---------- RECORD EXCERPTS

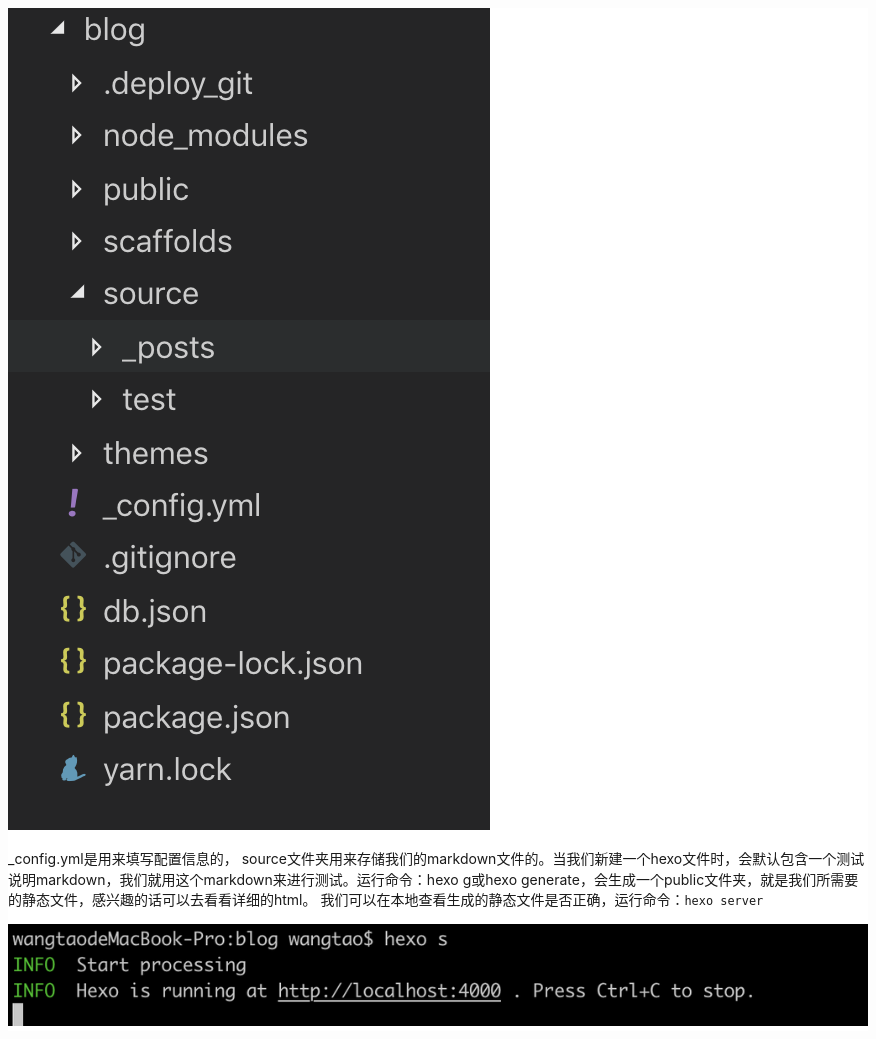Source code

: ![image.png](./images/build-person-blob/img-19.png)


_config.yml是用来填写配置信息的， source文件夹用来存储我们的markdown文件的。当我们新建一个hexo文件时，会默认包含一个测试说明markdown，我们就用这个markdown来进行测试。运行命令：hexo g或hexo generate，会生成一个public文件夹，就是我们所需要的静态文件，感兴趣的话可以去看看详细的html。
我们可以在本地查看生成的静态文件是否正确，运行命令：`hexo server`


![image.png](./images/build-person-blob/img-20.png)
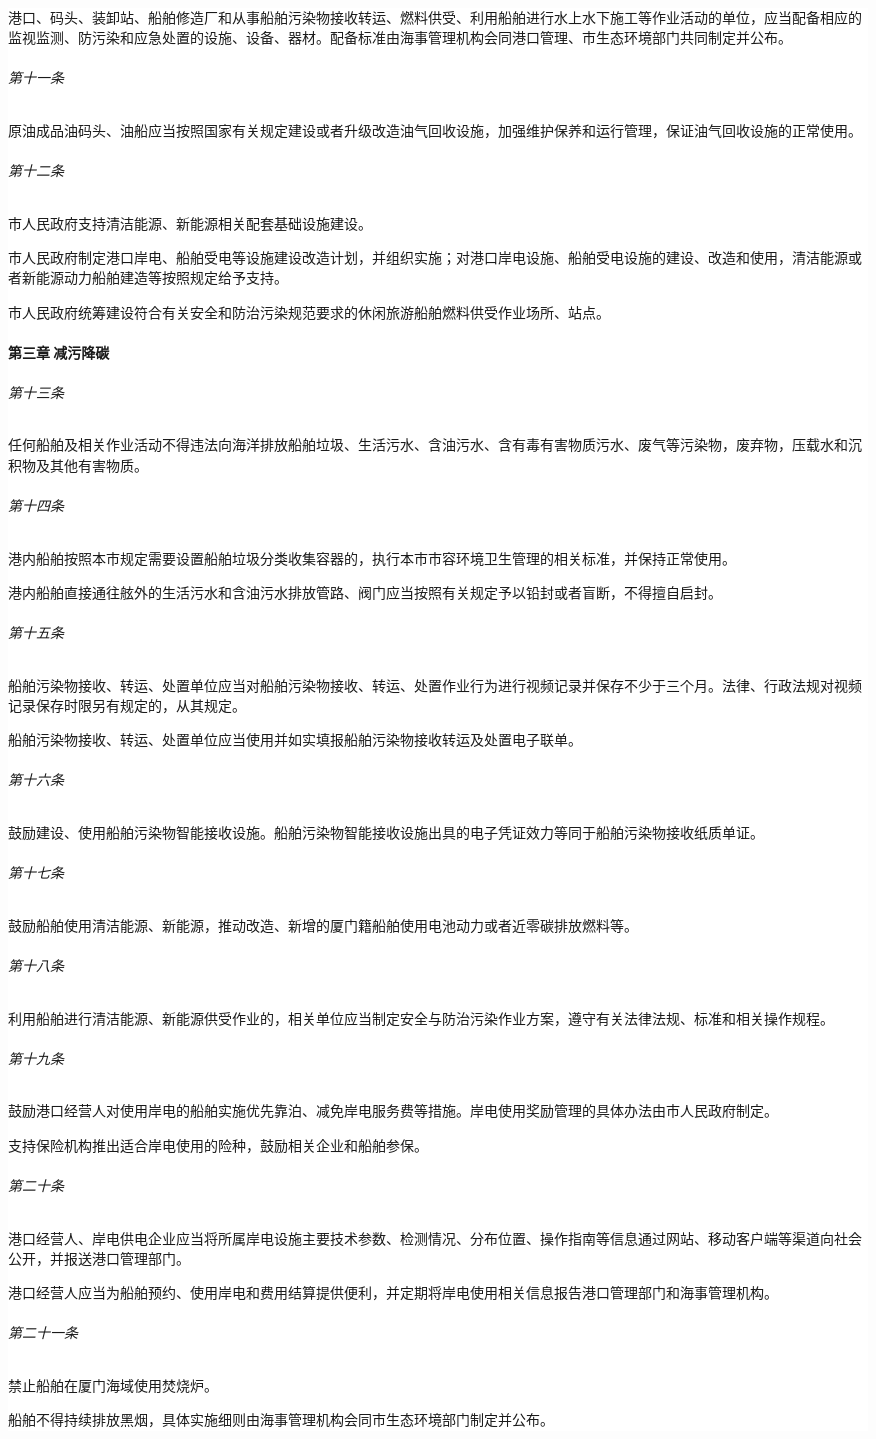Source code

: 港口、码头、装卸站、船舶修造厂和从事船舶污染物接收转运、燃料供受、利用船舶进行水上水下施工等作业活动的单位，应当配备相应的监视监测、防污染和应急处置的设施、设备、器材。配备标准由海事管理机构会同港口管理、市生态环境部门共同制定并公布。

###### 第十一条

原油成品油码头、油船应当按照国家有关规定建设或者升级改造油气回收设施，加强维护保养和运行管理，保证油气回收设施的正常使用。

###### 第十二条

市人民政府支持清洁能源、新能源相关配套基础设施建设。

市人民政府制定港口岸电、船舶受电等设施建设改造计划，并组织实施；对港口岸电设施、船舶受电设施的建设、改造和使用，清洁能源或者新能源动力船舶建造等按照规定给予支持。

市人民政府统筹建设符合有关安全和防治污染规范要求的休闲旅游船舶燃料供受作业场所、站点。

#### 第三章 减污降碳

###### 第十三条

任何船舶及相关作业活动不得违法向海洋排放船舶垃圾、生活污水、含油污水、含有毒有害物质污水、废气等污染物，废弃物，压载水和沉积物及其他有害物质。

###### 第十四条

港内船舶按照本市规定需要设置船舶垃圾分类收集容器的，执行本市市容环境卫生管理的相关标准，并保持正常使用。

港内船舶直接通往舷外的生活污水和含油污水排放管路、阀门应当按照有关规定予以铅封或者盲断，不得擅自启封。

###### 第十五条

船舶污染物接收、转运、处置单位应当对船舶污染物接收、转运、处置作业行为进行视频记录并保存不少于三个月。法律、行政法规对视频记录保存时限另有规定的，从其规定。

船舶污染物接收、转运、处置单位应当使用并如实填报船舶污染物接收转运及处置电子联单。

###### 第十六条

鼓励建设、使用船舶污染物智能接收设施。船舶污染物智能接收设施出具的电子凭证效力等同于船舶污染物接收纸质单证。

###### 第十七条

鼓励船舶使用清洁能源、新能源，推动改造、新增的厦门籍船舶使用电池动力或者近零碳排放燃料等。

###### 第十八条

利用船舶进行清洁能源、新能源供受作业的，相关单位应当制定安全与防治污染作业方案，遵守有关法律法规、标准和相关操作规程。

###### 第十九条

鼓励港口经营人对使用岸电的船舶实施优先靠泊、减免岸电服务费等措施。岸电使用奖励管理的具体办法由市人民政府制定。

支持保险机构推出适合岸电使用的险种，鼓励相关企业和船舶参保。

###### 第二十条

港口经营人、岸电供电企业应当将所属岸电设施主要技术参数、检测情况、分布位置、操作指南等信息通过网站、移动客户端等渠道向社会公开，并报送港口管理部门。

港口经营人应当为船舶预约、使用岸电和费用结算提供便利，并定期将岸电使用相关信息报告港口管理部门和海事管理机构。

###### 第二十一条

禁止船舶在厦门海域使用焚烧炉。

船舶不得持续排放黑烟，具体实施细则由海事管理机构会同市生态环境部门制定并公布。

--------------------

• **INSTRUCTIONS FOR THE TASK**: Convert the lines from the one containing "利用船舶进行清洁能源、新能源" through the final line, both included, into a numbered list, omitting any blank lines.

• **SOLUTION**:
1. 利用船舶进行清洁能源、新能源供受作业的，相关单位应当制定安全与防治污染作业方案，遵守有关法律法规、标准和相关操作规程。
2. ###### 第十九条
3. 鼓励港口经营人对使用岸电的船舶实施优先靠泊、减免岸电服务费等措施。岸电使用奖励管理的具体办法由市人民政府制定。
4. 支持保险机构推出适合岸电使用的险种，鼓励相关企业和船舶参保。
5. ###### 第二十条
6. 港口经营人、岸电供电企业应当将所属岸电设施主要技术参数、检测情况、分布位置、操作指南等信息通过网站、移动客户端等渠道向社会公开，并报送港口管理部门。
7. 港口经营人应当为船舶预约、使用岸电和费用结算提供便利，并定期将岸电使用相关信息报告港口管理部门和海事管理机构。
8. ###### 第二十一条
9. 禁止船舶在厦门海域使用焚烧炉。
10. 船舶不得持续排放黑烟，具体实施细则由海事管理机构会同市生态环境部门制定并公布。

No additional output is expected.